Introduction

Help consumers and sellers have baseline for reasonable price​ points for cars​ by predicting the used car price.

Used Car Price Prediction

Project Objective:

Business Problem:

Asymmetric information, also known as “information failure,” takes place during a transaction where one party has greater material knowledge or better information than the other party.​

“The Market of Lemons: Quality Uncertainty and the Market Mechanism,” by George Akerlof

Consumers face incomplete​ information on used cars. The imbalanced information between sellers and buyers give more power to sellers manipulating the prices and giving buyers uncomfortable buying position. ​

Our Solution:

  • Help consumers stay informed on what features determine car price​
  • Help consumers and sellers have baseline for reasonable price​ points for cars​
  • Better information leads to better decisions on major purchases like cars​

Project Approach:

Project Flow:

We used dataset scraped from Craiglist and complimented the dataset with MSRP dataset. MSRP is a manufacture’s suggested listing price. Initialy intention was to look into price depreciation per car and how beginning and selling prices differ in EDA.

Caveat of using an existing dataset was it lacked recent years of dataset, so we used Scrapy, web-scraping tool, to scrape the necessary data from iSeeCars.com.
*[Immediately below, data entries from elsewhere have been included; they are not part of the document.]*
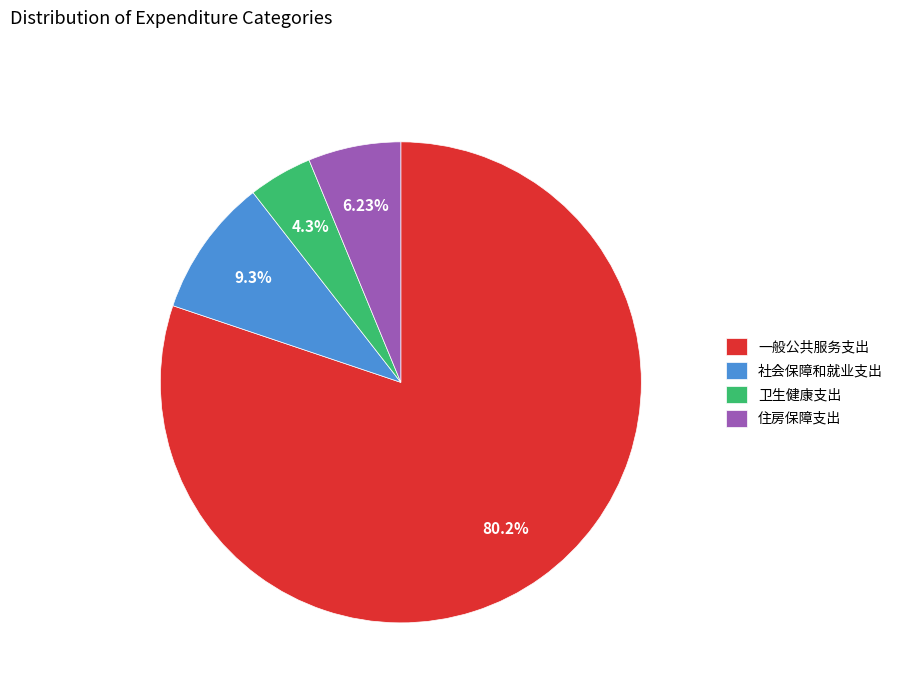

The 一般公共服务支出 slice represents 69% of the pie. True or false?

False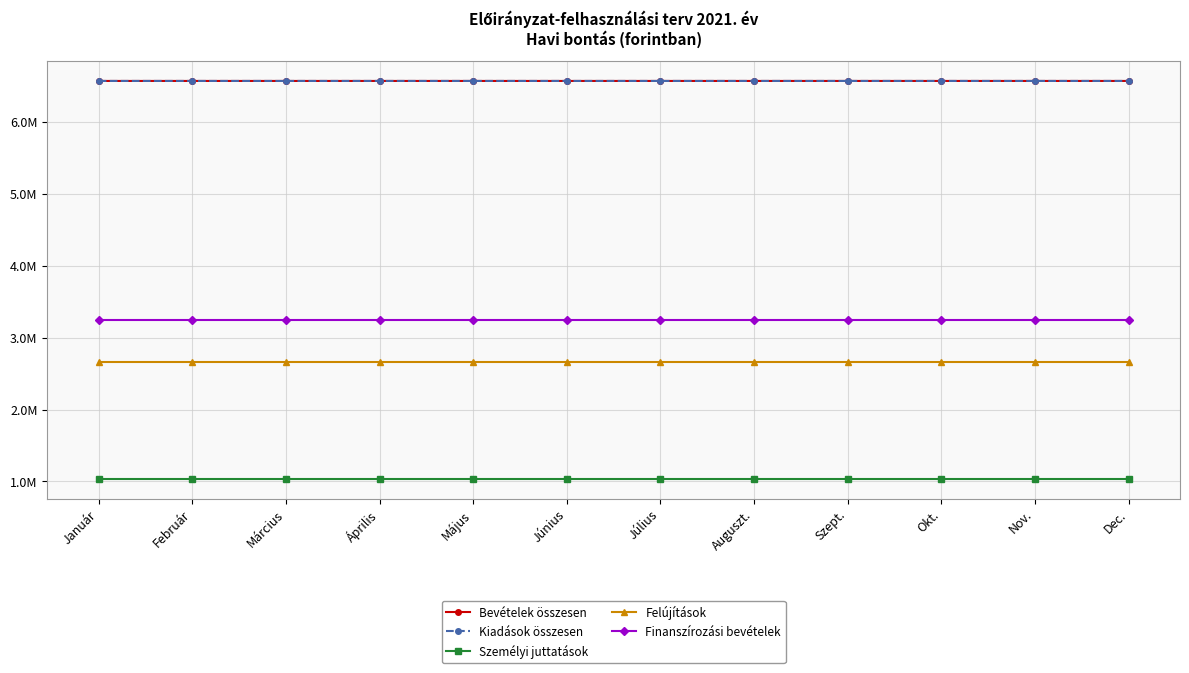

What is the average value of the Finanszírozási bevételek series?

3249904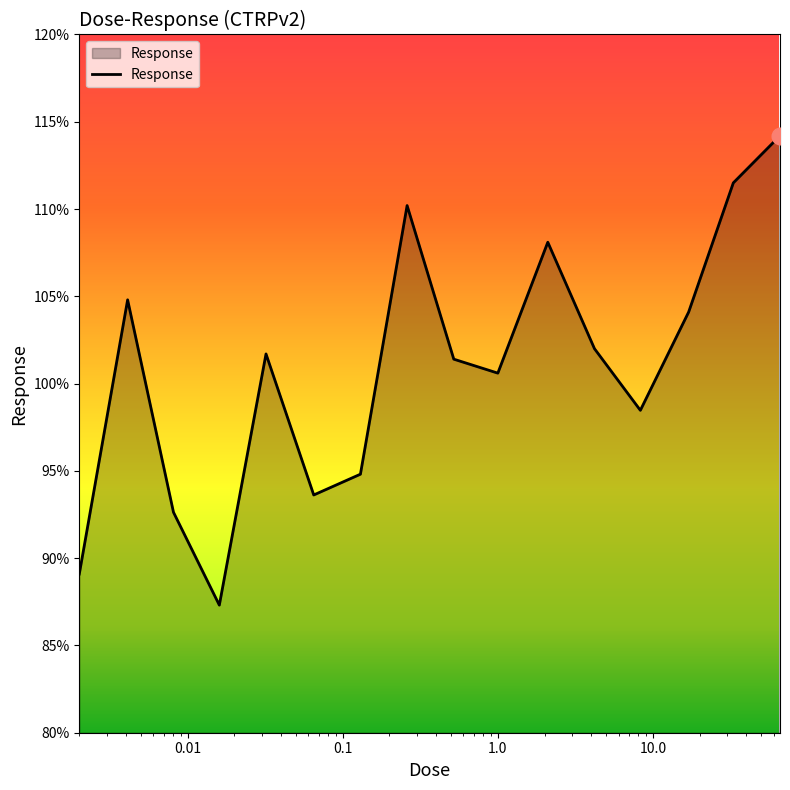

What is the maximum value shown in the chart?

114.2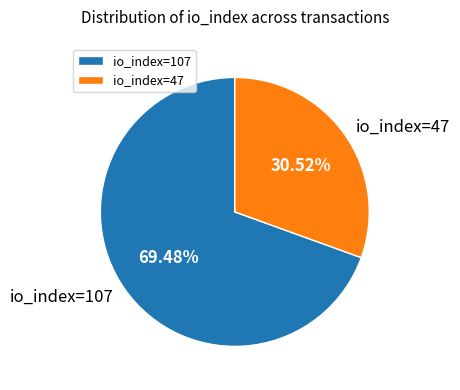

Is it true that io_index=107 is 63% of the pie?

False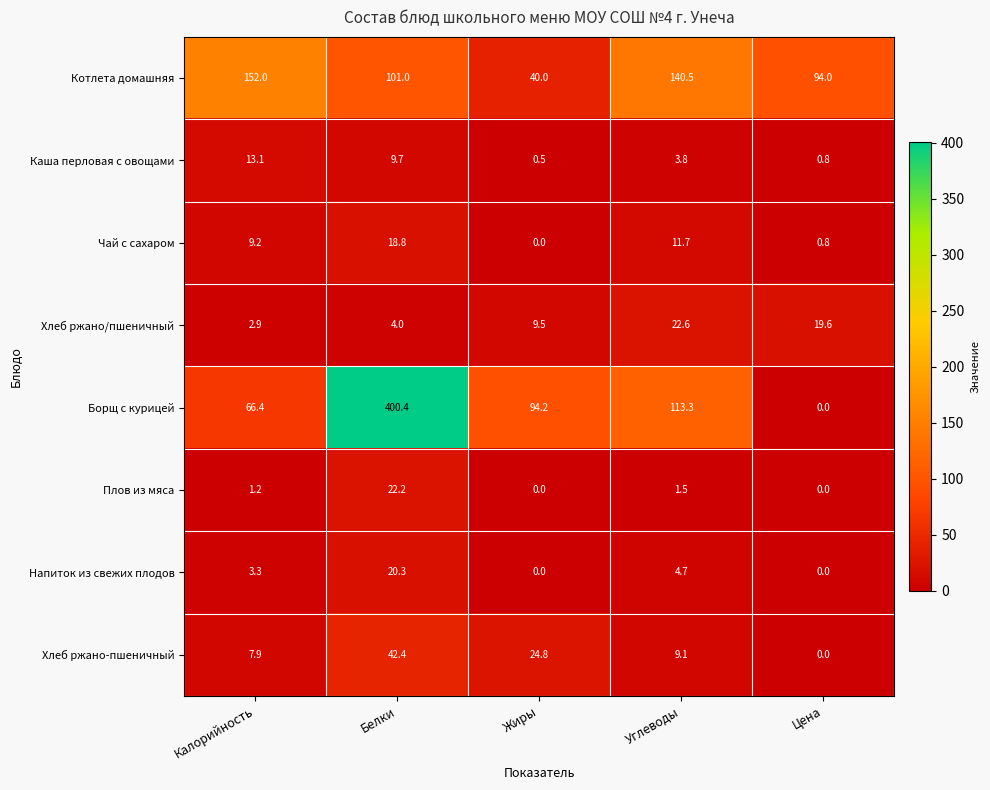

The Напиток из свежих плодов series shows 32.5 at Белки. True or false?

False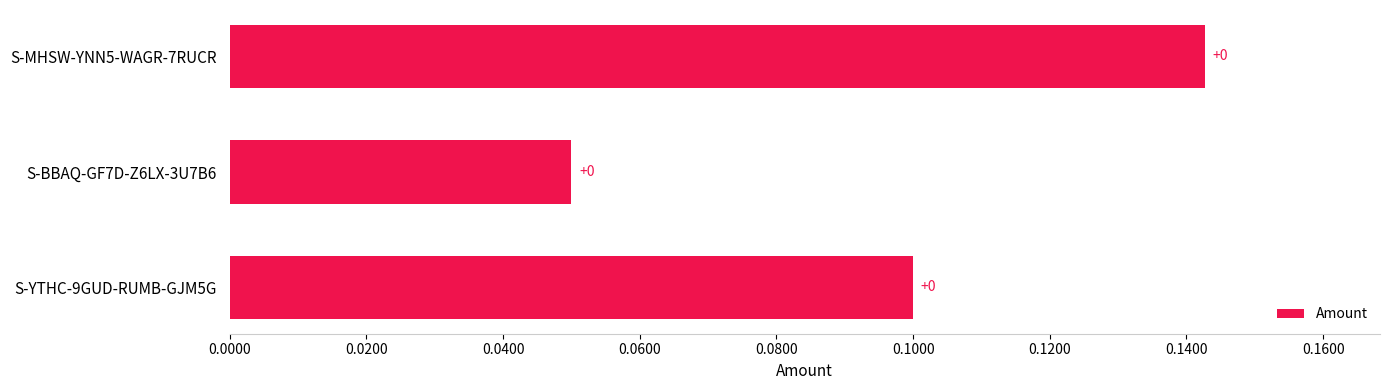

The chart shows a value of 0.1 at S-BBAQ-GF7D-Z6LX-3U7B6. True or false?

True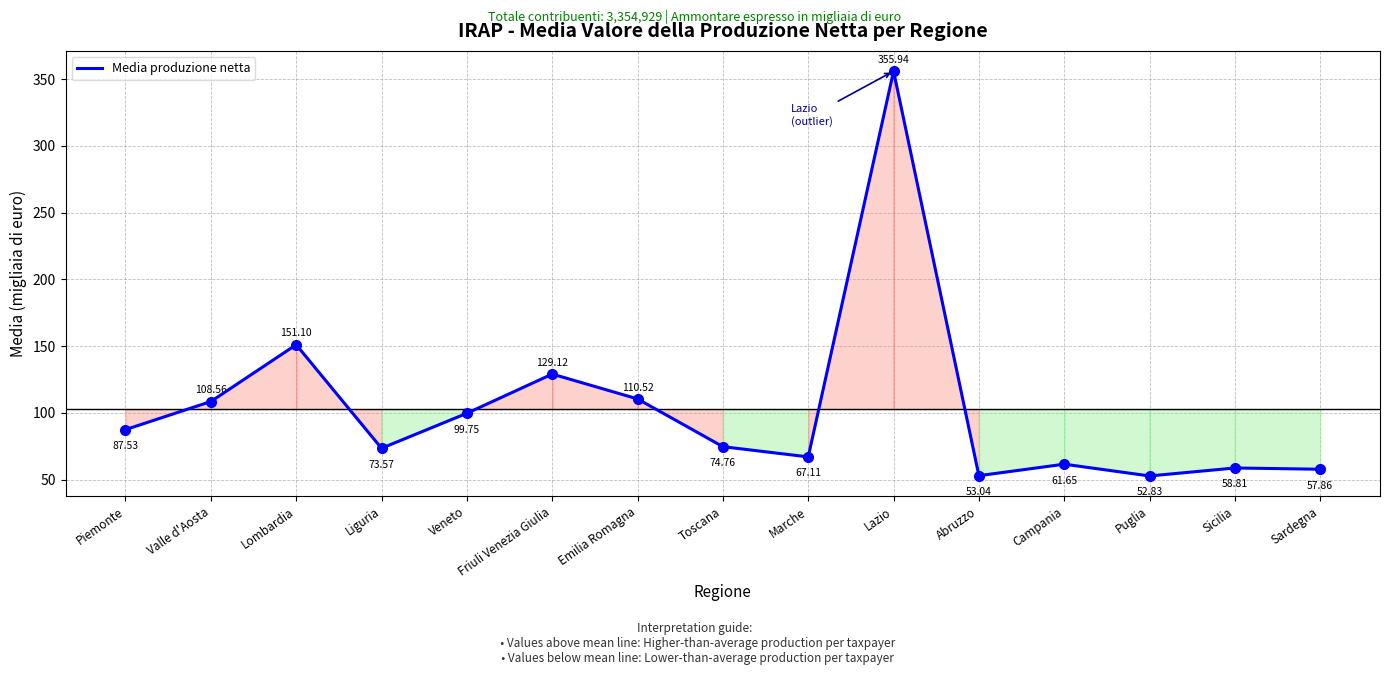

What is the difference between the values at Lombardia and Valle d'Aosta?

42.5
Having three datasets to combine, we used Difflib python package and used sequence matcher to match datasets by car models and manufacturers.

In A Nutshell:

As shown above, the project flow starts with data collection. Then, we perform EDA using statistical inference, clustering and topical modelling given textual columns. Then, after data preprocessing, feature engineering and feature selection, we run our selected models and improve our performance via re-engineering and hyperparameter tuning.